In today’s data-driven world, many enterprise executives have struggled to adapt their systems
and strategies to the constantly evolving demands of regulatory compliance and industry-specific best practices. These issues are further exacerbated by the advent of eDiscovery, as no unprepared business is ever entirely safe from the potential of electronic litigation proceedings.
Many corporate executives have already moved their storage and services to a cloud computing environment, and surely even more will follow suit in the coming years. This presents a unique challenge to IT departments and chief information officers (CIOs), considering the uncharted territories of both the cloud and eDiscovery.
Discovery in the cloud
Likely the chief eDiscovery threat in a cloud environment is the third-party provider’s practices, as service level agreements (SLAs) are often not bulletproof. Further, when a court determines a business participated in non-compliant destruction or management of data, regardless of if the cloud provider was responsible or not, the firm will often be held liable.
Jamie Yap, writing for ZDNet, recently explained how these third-party data centers used after adoption of Software-as-a-Service (SaaS) are relative landmines for the average enterprise.
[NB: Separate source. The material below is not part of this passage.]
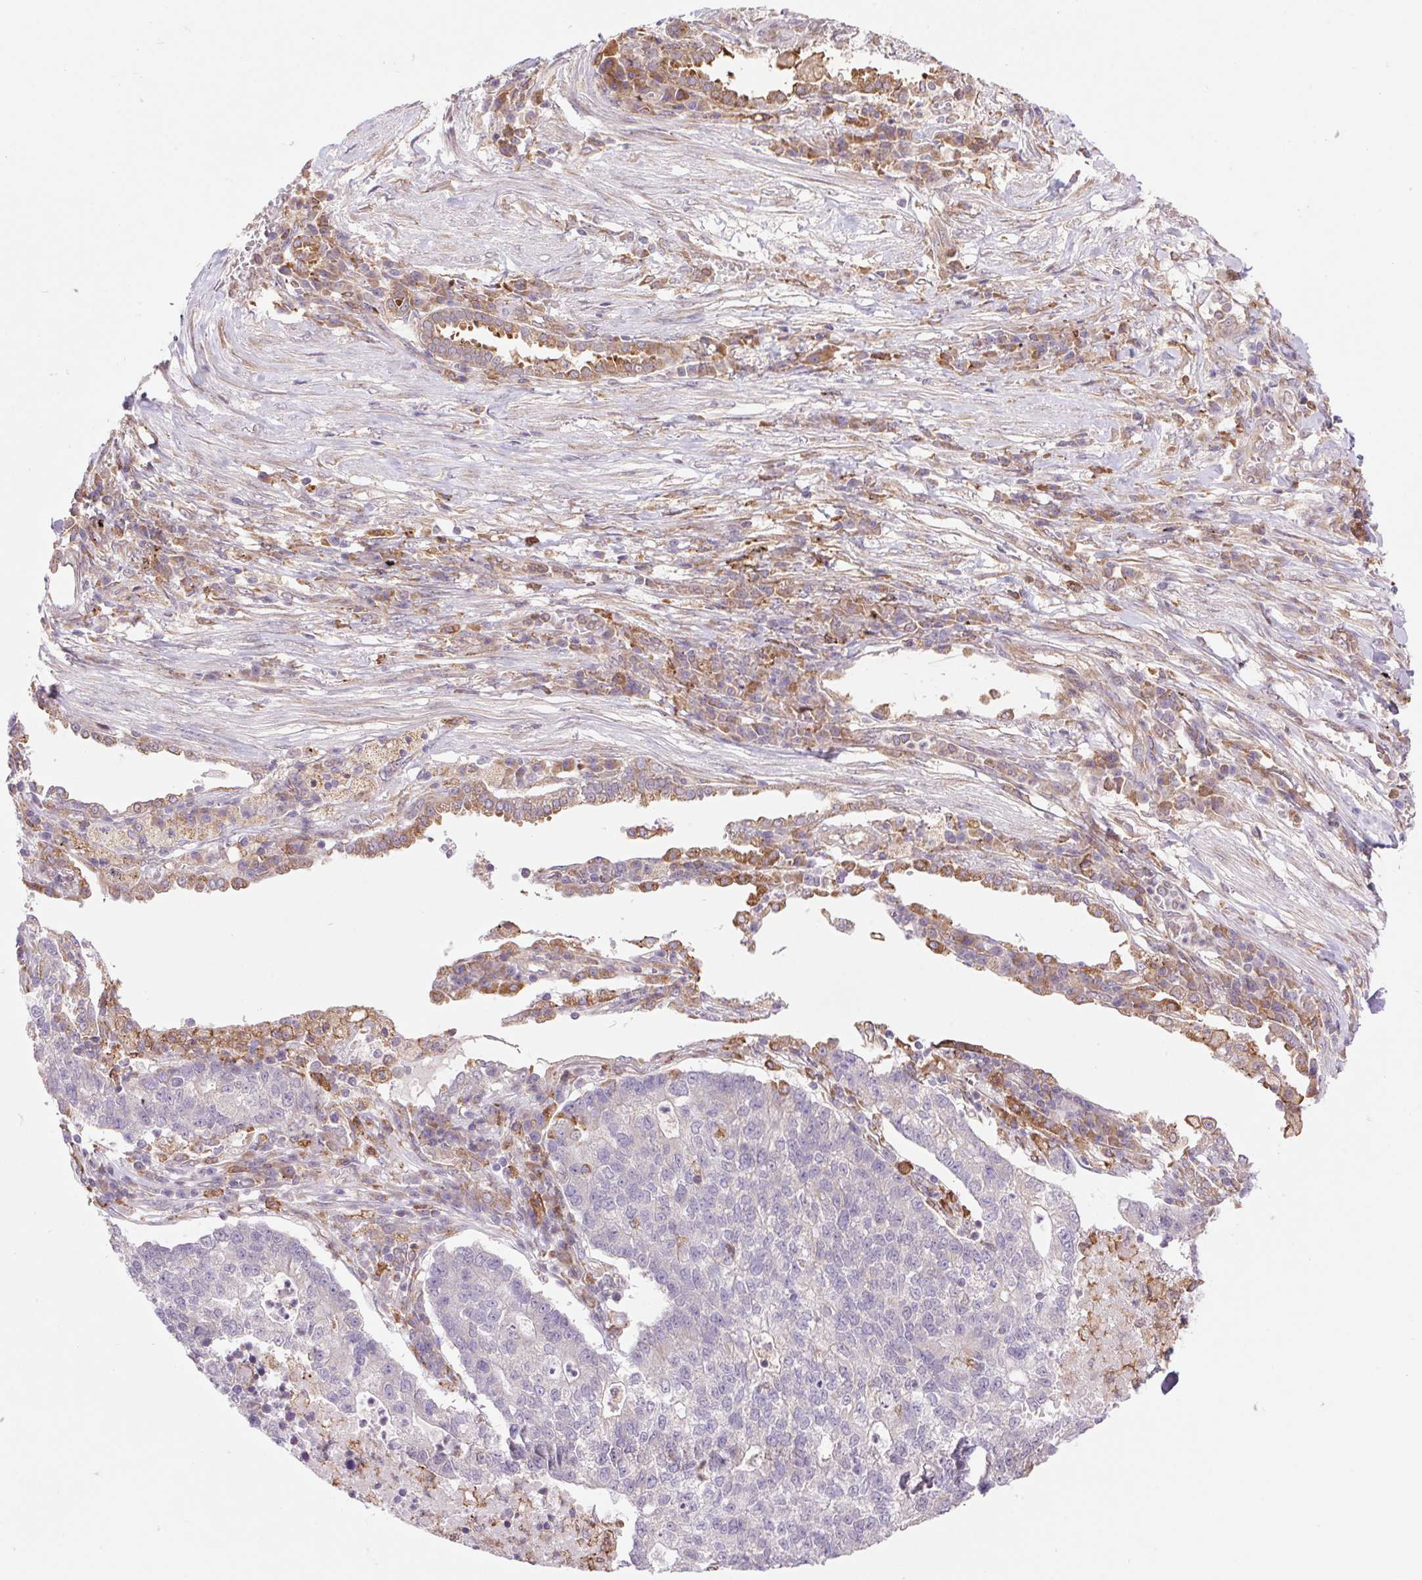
{"staining": {"intensity": "negative", "quantity": "none", "location": "none"}, "tissue": "lung cancer", "cell_type": "Tumor cells", "image_type": "cancer", "snomed": [{"axis": "morphology", "description": "Adenocarcinoma, NOS"}, {"axis": "topography", "description": "Lung"}], "caption": "Lung adenocarcinoma stained for a protein using IHC exhibits no staining tumor cells.", "gene": "KLHL20", "patient": {"sex": "male", "age": 57}}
She cited recent statements of industry watchdogs that implied businesses are not simply exonerated from compliance requirements upon hiring a third-party cloud provider.
As if the eDiscovery and archiving challenges companies face when storing data internally were not enough, unprepared firms using SaaS for storage will have to worry about the service providers’ practices, capabilities and more, in addition to their own. Yap further noted that the availability of information demanded by a court is another pressure point, as the inability to retrieve the requested data in a timely fashion can lead to sanctions, fines and other headaches.
Deletion fears are mostly founded
Kim Dunn recently wrote in Business 2 Community that companies need to treat emails and other digital information as they would any physical document or record, especially when considering the increasing occurrence of eDiscovery proceedings. The author explained that the Sarbanes-Oxley (SOX) act gives regulators the power to penalize any individual or company that destroys physically or digitally held information in a non compliant fashion.
Dunn further noted that all digital information must be treated with the same care as paper documents, adding that businesses should consider the use of archiving solutions available to ensure compliant retention practices in the face of either incendiary or negligent staff members.
Field threats, capitalize on technology
With all of that being said, there is no reason firms should not still consider the use of an SaaS-provider, as the potential for reduced capital expenditures and operational costs is a savory notion in a turbulent economy. The trick is to not go about adoption of such technology in a half-hearted, poorly planned fashion.
Preparation is key, and the use of a proven eDiscovery solutions provider can help any business capitalize on the benefits of advanced enterprise IT products, while remaining safe from the threats of electronic litigation proceedings.